Torian
This has to work. But in case it didn’t, I allowed myself an indulgence. I stretched up and kissed Zal’s cheek. “Thank you.”
Zal blinked rapidly, a sheen in his dark eye. “Ah, shite. Don’t go.” His voice, laced with pleading, resonated painfully with the implants in my chest. “You said you were done with them. That you wanted to stay here. With me.”
Edric laughed, a thin, arrogant sound. “What foolishness. Torian is a logical construct. We’ve made it that way. Why would it want to stay here and be destroyed when it could return to comfort, convenience, and usefulness?”
“Usefulness? Making them think all they are is a machine for you to tinker with or a hole to stick your pecker in? I’ll wager you’ve never even heard them sing.”
“Sing? Ridiculous.” Edric shuffled his feet, clearly on edge. “No more delays, Torian. You can commence data retrieval for the detonation protocol codes on the way to the site. Thanks to your antics, our launch window is too narrow as it is, so if you don’t move your mechanical ass—” Edric gestured at Zal with the blaster.
“I’m coming.” I walked toward Edric, keeping my body in direct line with the blaster.

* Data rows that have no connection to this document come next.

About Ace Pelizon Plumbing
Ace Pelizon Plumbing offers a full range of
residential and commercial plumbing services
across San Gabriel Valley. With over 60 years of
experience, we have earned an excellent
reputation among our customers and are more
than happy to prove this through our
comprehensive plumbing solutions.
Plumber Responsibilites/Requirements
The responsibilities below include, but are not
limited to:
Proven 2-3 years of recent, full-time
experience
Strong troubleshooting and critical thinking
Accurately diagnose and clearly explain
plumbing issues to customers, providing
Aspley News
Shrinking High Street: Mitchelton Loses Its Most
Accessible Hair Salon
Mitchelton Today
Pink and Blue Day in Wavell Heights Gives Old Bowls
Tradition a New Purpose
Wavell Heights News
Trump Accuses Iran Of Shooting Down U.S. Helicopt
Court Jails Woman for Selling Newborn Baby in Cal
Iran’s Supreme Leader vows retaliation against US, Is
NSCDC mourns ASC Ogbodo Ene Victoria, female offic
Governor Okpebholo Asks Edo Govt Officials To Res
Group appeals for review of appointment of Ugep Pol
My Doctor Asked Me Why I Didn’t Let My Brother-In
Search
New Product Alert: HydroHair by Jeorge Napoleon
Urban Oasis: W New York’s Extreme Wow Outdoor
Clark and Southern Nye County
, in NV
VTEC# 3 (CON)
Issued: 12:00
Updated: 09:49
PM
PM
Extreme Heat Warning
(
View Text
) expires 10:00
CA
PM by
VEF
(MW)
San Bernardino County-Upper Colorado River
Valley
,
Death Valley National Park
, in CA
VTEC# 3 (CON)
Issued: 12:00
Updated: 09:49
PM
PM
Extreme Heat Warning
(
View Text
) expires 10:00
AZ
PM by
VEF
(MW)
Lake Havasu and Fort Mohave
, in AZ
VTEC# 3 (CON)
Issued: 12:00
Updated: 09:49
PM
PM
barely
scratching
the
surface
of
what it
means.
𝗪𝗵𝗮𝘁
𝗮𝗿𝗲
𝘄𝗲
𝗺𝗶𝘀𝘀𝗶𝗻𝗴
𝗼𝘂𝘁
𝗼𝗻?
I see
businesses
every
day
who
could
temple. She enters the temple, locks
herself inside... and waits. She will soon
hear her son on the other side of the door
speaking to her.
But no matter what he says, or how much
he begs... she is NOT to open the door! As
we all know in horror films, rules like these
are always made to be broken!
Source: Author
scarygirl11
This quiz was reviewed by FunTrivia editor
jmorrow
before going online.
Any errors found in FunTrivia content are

I was in no danger. As long as I held the backup files, Edric wouldn’t fire for fear of scrambling the data. But Zal—no, I would not allow harm to come to him.
I’d nearly reached Edric when Zal strode forward, dodging in front of me to face down Edric.
“Don’t do this. We—my people—we’re not some trifling annoyance, like a swarm of insects for you to swat. We have homes, families, a civilization.”
“Really? How long do you think your so-called civilization can go on without our support?” Edric waved the blaster, his finger far too close to the trigger, and I flinched. “That chrysocite, for instance. We gave it to you. We turned those worthless rocks into massive solar cells to study how a society policed with magic would work. You’ve got fewer than half the original number now, and lose more every year. What will you do when your magic doesn’t work anymore?”
“I reckon we’d learn to cope.”
Edric snorted. “You couldn’t. You’re too dependent on it. We’re doing you a kindness by making the end short. Perhaps not painless, but at least quick. A brief flare and you’re done, rather than a long, drawn-out descent into chaos and starvation.”
Zal’s eye blazed. “You’ve no right—”
“I’ve had enough of you.” Edric adjusted the setting on his blaster. “The rest of the planet can wait for the destruct sequence. But you? I’m ending you here.”
Edric pointed the blaster square at Zal’s chest.
I didn’t pause, didn’t think, didn’t hesitate. I acted, grabbing Edric’s bare wrist with both hands and wrenching it downward. I did it with the water, for my own convenience. This time, it’s for the planet. This time, it’s for Zal.
Edric struggled, but my infrastructure was reinforced with materials of the Infomancers’ own making, and no matter how degenerate their morals, they knew their cybertronics. “What—let go. Torian, what are you doing?”
I bared my teeth. “Choosing.”
I pushed the entire charge in my reserve banks through the conduits in my cybertronic network, out the sensors in my fingertips, directly into Edric. This time, I encountered no hidden feedback loops. No safety bypasses. The Infomancers hadn’t coded for this scenario—obviously, they’d never imagined one of their own constructs would rebel.
Their mistake.
Edric juddered and twitched, and his eyes rolled back in his head. I sensed his heart stuttering, but still I discharged.
More, more, more.
Reserves depleted. Shut-down commencing in three… two…
With a jerk of my chin, I disabled the safety protocols and pushed. All of it. Every last joule. Whatever it took to keep Zal safe.
As Edric collapsed to convulse on the ground, I followed him down until the very last spark of energy flowed out of me and into Edric’s corpse.